Many more heart-warming, funny, strange and scary stores of keen and reckless Pokemon trainers are emerging…

Cashing in on the craze

It seems gamers with more money than time are buying their way to Pokemon mastery, the Daily Telegraph reports, with accounts stacked with strong and rare creatures trading on eBay and Craigslist.

Hundreds of players are trying to make a pretty penny on their hours spent with the game and some of the best accounts are attracting prices in the thousands – one bidding war ended at £7,300. However, such trading goes against the game's terms of service and some gamers have been banned.

This isn't the only way fans have been cashing in on the craze. Mashable reports on an Uber-for-Pokemon service where people drive players around town for a hefty hourly fee. There's also a dedicated Pokemon Go minibus roaming New York charging a fare of 99 cents (around 75p) a stop.

In addition, "professional" trainers will spend all day catching Pokemon for you – for a decent fee, of course.

The daddy of all moments to find a Pidgey

The Independent picks up the story of Jonathan Theriot, who couldn't resist catching a Pidgey sat on wife Jessica's bed while she was in labour with the couple's third daughter.

Theriot posted a screencap of the moment on Imgur, which has since been viewed more than 2,500,000 times.

Speaking to BuzzFeed, the now dad of three said his wife "wasn’t mad at all. She just kind of laughed at it. It was primarily an eye-roll once she realised what I was doing."

South Koreans head north to get their fix

The Guardian reports that owing to mapping restrictions, South Korean players are set to leave their home towns and descend on a remote town near the country's border with the North to play the game.

Government restrictions mean it is impossible for the game to work properly with Google Maps in South Korea.
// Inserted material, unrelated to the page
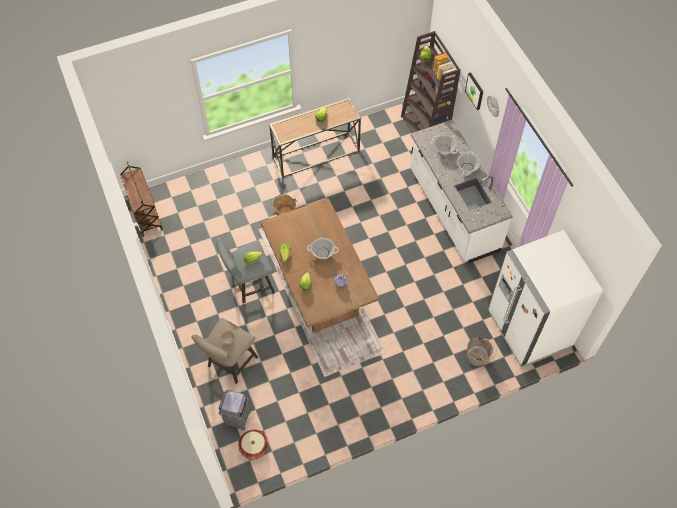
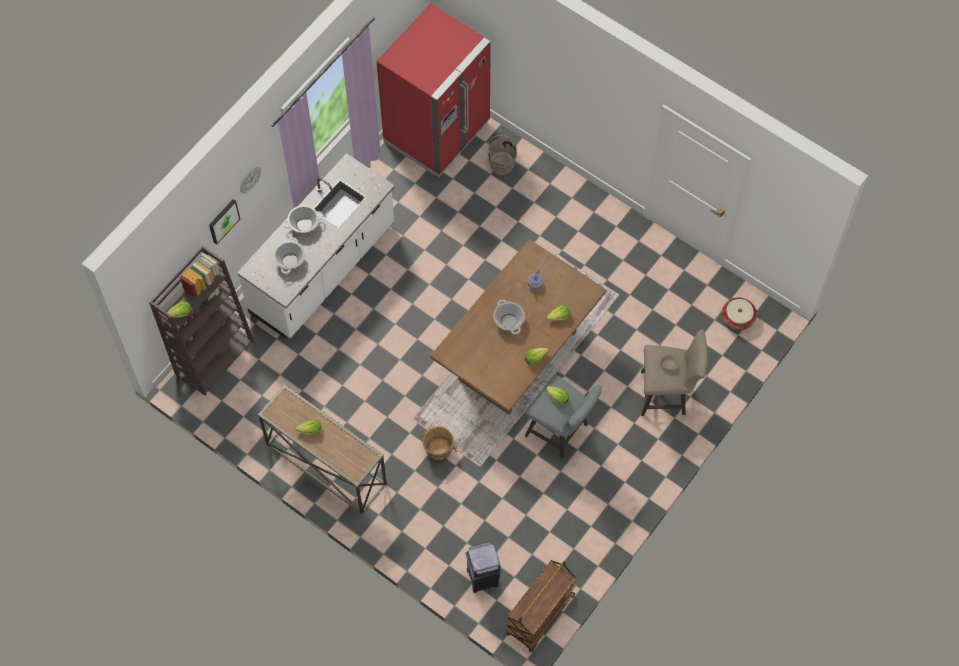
camera: 120 degrees left, 5 degrees up
(237, 419) = (720, 351): grey trash can -> grey trash can (483, 577)
(529, 329) = (437, 132): white fridge -> red fridge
But Sokcho, a town of 90,000 on the peninsula's east coast, has mistakenly not been classified as South Korean territory by mapping services, making it the only location in the country the game will work in.

South Korean media has reported that bus tickets to the town from the capital Seoul have completely sold out.

Unusual hives of activity

Many of the in game's locations have rather different make-ups in the real world and so have fans travelling to strange, dangerous and outlandish locations.

Key federal government buildings in the US, such as the White House and the Pentagon, are listed in the game as Pokemon gyms, reports Inverse.

While the site at the White House is accessible to the crowds standing outside it, the one inside the Pentagon requires access to the building – but one insider still appears to have claimed it as their gym.

The notorious Westboro Baptist Church is also listed as a gym and according to USA Today, it has been claimed by a player using a Jigglypuff called "LoveIsLove".

The controversial church is well known for its vocal opposition to the LGBT movement.

Bosnian players warned not to enter minefields

Different locations give gamers different problems - although few will be as dangerous as playing the game in Bosnia.

Trainers in the former war-torn country have been told to keep one eye open for landmines in their paths, the BBC reports.

The stark warning was issued after reports of players wandering into live minefields to capture rare Pokemon.

There are thought to be around 120,000 mines still buried in Bosnia and at least 600 people have been killed in landmine accidents since the end of the conflict in 1995, adds the broadcaster.